Google has announced the extension of its innovative 'thinking budgets' feature to Gemini 2.5 Pro, the company's most advanced AI reasoning model, following its successful implementation in Gemini 2.5 Flash earlier this year.
The thinking budgets feature represents a significant advancement in AI cost management, allowing developers to precisely control how much computational power is allocated to reasoning through complex problems. With this capability, users can specify the maximum number of tokens a model uses for internal reasoning before generating a response, or even turn thinking capabilities off completely for simpler tasks.
"We launched 2.5 Flash with thinking budgets to give developers more control over cost by balancing latency and quality. And we're extending this capability to 2.5 Pro," Google stated in its announcement. The company confirmed that Gemini 2.5 Pro with budgets will be generally available for stable production use in the coming weeks.

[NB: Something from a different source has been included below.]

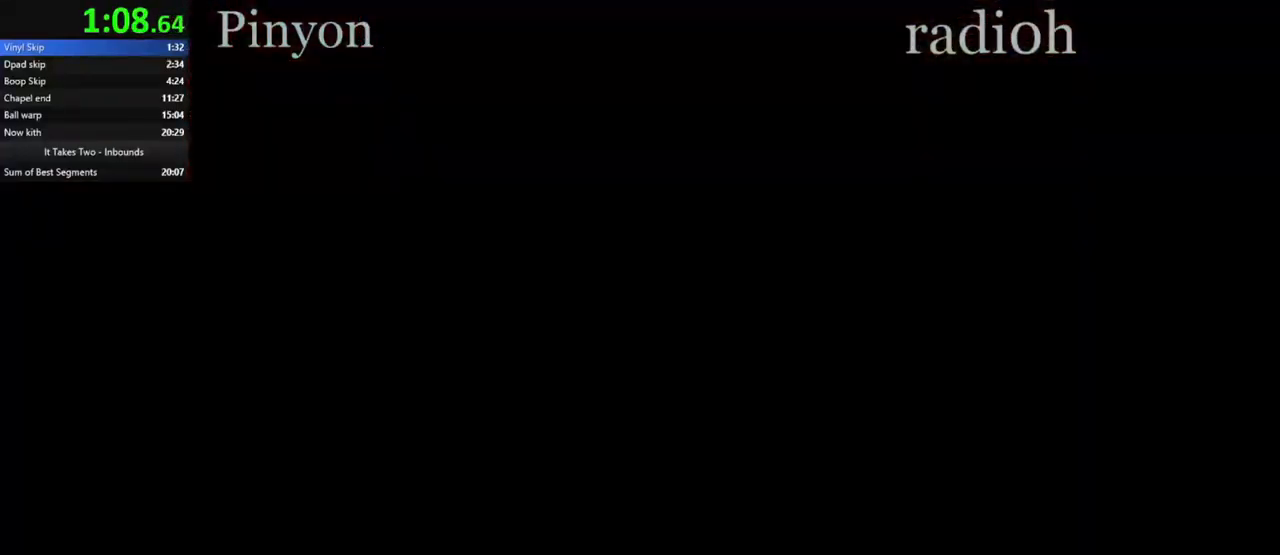
{"keys": [], "mouse": [], "events": []}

This development addresses a fundamental tension in today's AI marketplace, where more sophisticated reasoning typically increases both latency and cost. For instance, with Gemini 2.5 Flash, enabling reasoning increases output costs nearly sixfold—from $0.60 to $3.50 per million tokens. By implementing thinking budgets, businesses can optimize their AI deployments based on specific use cases, enabling reasoning only when necessary.

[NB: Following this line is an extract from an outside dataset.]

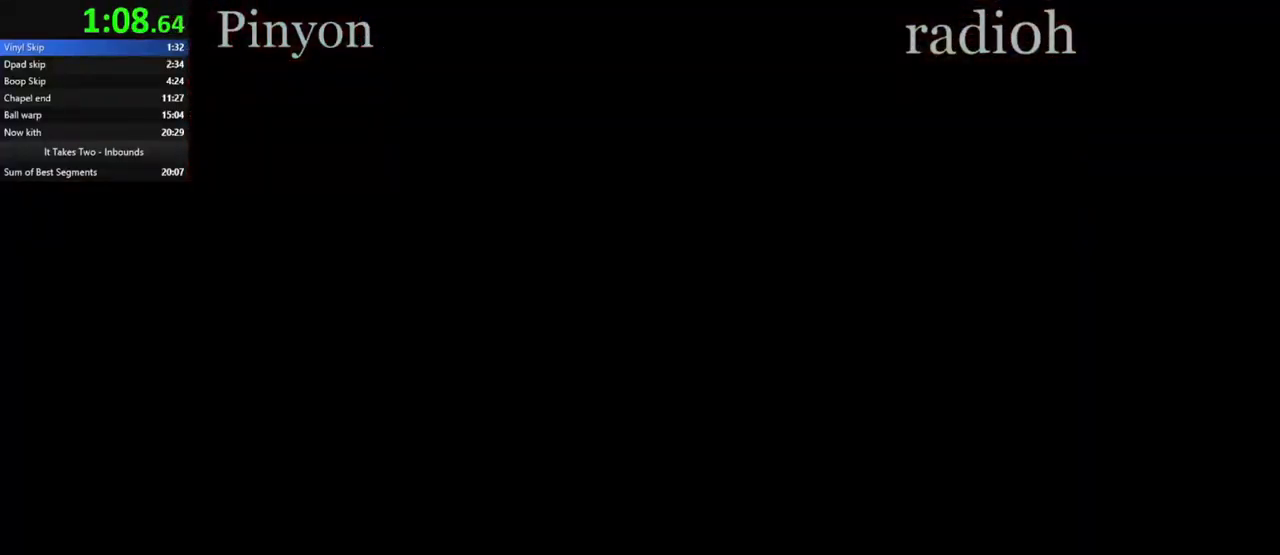
{"keys": [], "mouse": [], "events": []}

The feature is particularly valuable for enterprise customers who need to carefully manage AI deployment costs while still accessing advanced capabilities. For simple queries like language translation or basic information retrieval, thinking can be disabled for maximum cost efficiency. For complex tasks requiring multi-step reasoning, such as mathematical problem-solving or nuanced analysis, the thinking function can be enabled and fine-tuned.
As AI becomes increasingly embedded in business workflows, Google's approach with customizable reasoning reflects a maturing market where cost optimization and performance tuning are becoming as important as raw capabilities—signaling a new phase in the commercialization of generative AI technologies.